Arbeitsaufträge>
[A] Beantworten Sie anhand des Textes zur Seeüberwachung in der Ostsee die folgenden Fragen:
(i) Mit wie vielen Visby-Korvetten beteiligt sich Schweden?
(ii) Wo richtete Schweden das JEF-Gipfeltreffen im Oktober aus?
(iii) Wer traf sich mit den EU-Verteidigungsministern zu einem informellen Arbeitsfrühstück?
[B] Entnehmen Sie dem Text zur Seeüberwachung in der Ostsee wortgetreu den Abschnitt zwischen „Der Schutz von“ und „auf der Tagesordnung.“, beide Stellen eingeschlossen.
[C] Schreiben Sie den Text zum Schutz der Unterwasserinfrastruktur in der Ostsee im Anschluss an seinen letzten Satz weiter.

Angezeigter Text>

Dies ist das erste Mal, dass eine JEF Joint Response Option aktiviert wurde. Schweden beteiligt sich mit zwei Visby-Korvetten.
– Es geht darum, Seeüberwachung durchzuführen. Rund 20 Kriegsschiffe werden in der Ostsee, aber auch in Teilen des Nordatlantiks aktiv sein, um die Sicherheitslage zu beobachten und kritische Infrastruktur unter Wasser besser zu schützen, sagt Pål Jonson gegenüber SVT Nyheter.
Der Schutz von Unterwasserinfrastruktur hat auf der Tagesordnung zunehmend an Bedeutung gewonnen. Unter anderem wurde das Thema beim JEF-Gipfeltreffen im Oktober diskutiert, das Schweden als Gastgeber auf Gotland (strategisch wichtige schwedische Insel in der Ostsee) ausrichtete. Bei einem informellen Arbeitsfrühstück zwischen NATO-Generalsekretär Jens Stoltenberg und den EU-Verteidigungsministern stand es ebenfalls auf der Tagesordnung.

Bereitgestellte Angaben>
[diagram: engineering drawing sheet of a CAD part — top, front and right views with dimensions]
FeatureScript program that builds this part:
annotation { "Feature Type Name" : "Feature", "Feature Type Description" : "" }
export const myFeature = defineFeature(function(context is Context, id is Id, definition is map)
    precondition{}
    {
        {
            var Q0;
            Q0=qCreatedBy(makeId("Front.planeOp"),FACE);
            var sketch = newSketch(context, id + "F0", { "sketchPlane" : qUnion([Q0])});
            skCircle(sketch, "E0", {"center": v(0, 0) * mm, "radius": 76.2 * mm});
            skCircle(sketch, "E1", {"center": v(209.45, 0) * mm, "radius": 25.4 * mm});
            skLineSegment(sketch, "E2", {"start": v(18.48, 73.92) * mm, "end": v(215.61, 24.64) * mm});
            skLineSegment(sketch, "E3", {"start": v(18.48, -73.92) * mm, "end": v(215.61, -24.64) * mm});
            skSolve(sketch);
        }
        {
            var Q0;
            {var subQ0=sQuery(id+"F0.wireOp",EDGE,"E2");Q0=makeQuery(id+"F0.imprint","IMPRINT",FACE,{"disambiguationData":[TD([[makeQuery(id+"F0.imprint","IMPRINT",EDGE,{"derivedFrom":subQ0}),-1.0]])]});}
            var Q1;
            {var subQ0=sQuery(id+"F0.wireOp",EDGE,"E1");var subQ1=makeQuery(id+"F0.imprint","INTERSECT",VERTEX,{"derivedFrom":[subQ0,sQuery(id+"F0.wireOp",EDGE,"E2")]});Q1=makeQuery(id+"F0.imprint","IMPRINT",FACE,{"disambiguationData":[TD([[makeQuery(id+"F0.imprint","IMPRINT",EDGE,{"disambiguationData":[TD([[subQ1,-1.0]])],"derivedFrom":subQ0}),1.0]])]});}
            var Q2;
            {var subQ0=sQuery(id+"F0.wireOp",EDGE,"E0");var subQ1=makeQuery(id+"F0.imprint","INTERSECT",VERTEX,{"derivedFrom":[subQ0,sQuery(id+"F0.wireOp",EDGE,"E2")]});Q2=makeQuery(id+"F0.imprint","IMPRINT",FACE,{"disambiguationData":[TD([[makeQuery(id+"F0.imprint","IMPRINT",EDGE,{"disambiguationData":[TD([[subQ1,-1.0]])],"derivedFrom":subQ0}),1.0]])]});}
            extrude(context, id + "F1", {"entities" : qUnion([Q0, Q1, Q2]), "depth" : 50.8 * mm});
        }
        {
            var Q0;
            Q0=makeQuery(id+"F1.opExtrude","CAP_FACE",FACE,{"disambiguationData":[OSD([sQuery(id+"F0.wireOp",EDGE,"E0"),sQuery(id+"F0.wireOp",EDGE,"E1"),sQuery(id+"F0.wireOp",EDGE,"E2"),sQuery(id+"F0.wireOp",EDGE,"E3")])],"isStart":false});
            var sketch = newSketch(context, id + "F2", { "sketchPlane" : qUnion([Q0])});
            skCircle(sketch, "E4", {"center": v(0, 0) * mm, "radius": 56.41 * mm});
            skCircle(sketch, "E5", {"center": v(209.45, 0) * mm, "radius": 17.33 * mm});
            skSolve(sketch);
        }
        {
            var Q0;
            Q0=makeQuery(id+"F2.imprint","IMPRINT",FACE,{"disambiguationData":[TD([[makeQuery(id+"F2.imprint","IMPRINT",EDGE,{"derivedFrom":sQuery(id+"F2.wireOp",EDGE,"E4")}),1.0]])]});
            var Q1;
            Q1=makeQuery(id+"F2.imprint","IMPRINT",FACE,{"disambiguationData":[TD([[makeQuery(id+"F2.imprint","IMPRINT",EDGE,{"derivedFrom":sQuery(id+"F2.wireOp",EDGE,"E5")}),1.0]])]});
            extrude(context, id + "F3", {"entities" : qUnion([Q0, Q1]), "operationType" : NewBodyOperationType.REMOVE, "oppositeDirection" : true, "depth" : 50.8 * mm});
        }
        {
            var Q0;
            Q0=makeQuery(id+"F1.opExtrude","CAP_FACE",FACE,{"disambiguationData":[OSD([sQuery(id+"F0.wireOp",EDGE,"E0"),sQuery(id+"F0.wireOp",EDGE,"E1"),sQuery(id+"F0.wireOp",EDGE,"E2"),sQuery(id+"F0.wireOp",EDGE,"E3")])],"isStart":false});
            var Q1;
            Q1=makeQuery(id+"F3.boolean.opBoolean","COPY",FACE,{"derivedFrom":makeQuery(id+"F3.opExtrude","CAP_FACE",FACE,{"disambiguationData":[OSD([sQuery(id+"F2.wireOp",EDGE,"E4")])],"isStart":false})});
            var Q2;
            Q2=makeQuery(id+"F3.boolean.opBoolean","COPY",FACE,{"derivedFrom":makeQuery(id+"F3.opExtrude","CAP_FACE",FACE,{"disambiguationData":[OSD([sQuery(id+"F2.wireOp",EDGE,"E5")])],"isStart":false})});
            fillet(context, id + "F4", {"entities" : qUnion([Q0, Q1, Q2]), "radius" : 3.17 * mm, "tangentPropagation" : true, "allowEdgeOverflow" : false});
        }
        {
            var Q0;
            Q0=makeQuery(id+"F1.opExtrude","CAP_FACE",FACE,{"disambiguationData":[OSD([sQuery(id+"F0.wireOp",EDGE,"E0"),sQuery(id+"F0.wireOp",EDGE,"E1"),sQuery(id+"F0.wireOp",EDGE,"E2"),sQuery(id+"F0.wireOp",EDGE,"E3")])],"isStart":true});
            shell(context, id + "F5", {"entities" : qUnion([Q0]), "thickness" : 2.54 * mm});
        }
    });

Ergebnisse je Aufgabe>
[A]
(i) Mit zwei Visby-Korvetten.
(ii) Auf Gotland.
(iii) NATO-Generalsekretär Jens Stoltenberg.

[B]
Der Schutz von Unterwasserinfrastruktur hat auf der Tagesordnung zunehmend an Bedeutung gewonnen. Unter anderem wurde das Thema beim JEF-Gipfeltreffen im Oktober diskutiert, das Schweden als Gastgeber auf Gotland (strategisch wichtige schwedische Insel in der Ostsee) ausrichtete. Bei einem informellen Arbeitsfrühstück zwischen NATO-Generalsekretär Jens Stoltenberg und den EU-Verteidigungsministern stand es ebenfalls auf der Tagesordnung.

[C]
– Es ist von strategischer Bedeutung, dass die JEF nun ihre Präsenz in der Ostsee und im Nordatlantik verstärkt, angesichts der Bedrohungen, die für kritische Unterwasserinfrastruktur bestehen. Die JEF ist ein schnelles und flexibles Rahmenwerk, das sich gut eignet, um zur Bewältigung dieser Bedrohungen beizutragen. Die JEF-Länder sind geeint, koordiniert und bereit zu handeln, sagt Verteidigungsminister Pål Jonson in einer Pressemitteilung des schwedischen Verteidigungsministeriums vom 28. November.
Die JEF hat im Laufe des Jahres eine Reihe verschiedener sogenannter Handlungsoptionen entwickelt. Diese sind darauf ausgelegt, die Region vor verschiedenen Bedrohungen abzuschrecken und zu verteidigen. Die Aktivitäten werden vom 1. bis 15. Dezember durchgeführt und umfassen auch Luftstreitkräfte, schreiben die Verteidigungsminister der JEF in einer gemeinsamen Erklärung vom 28. November.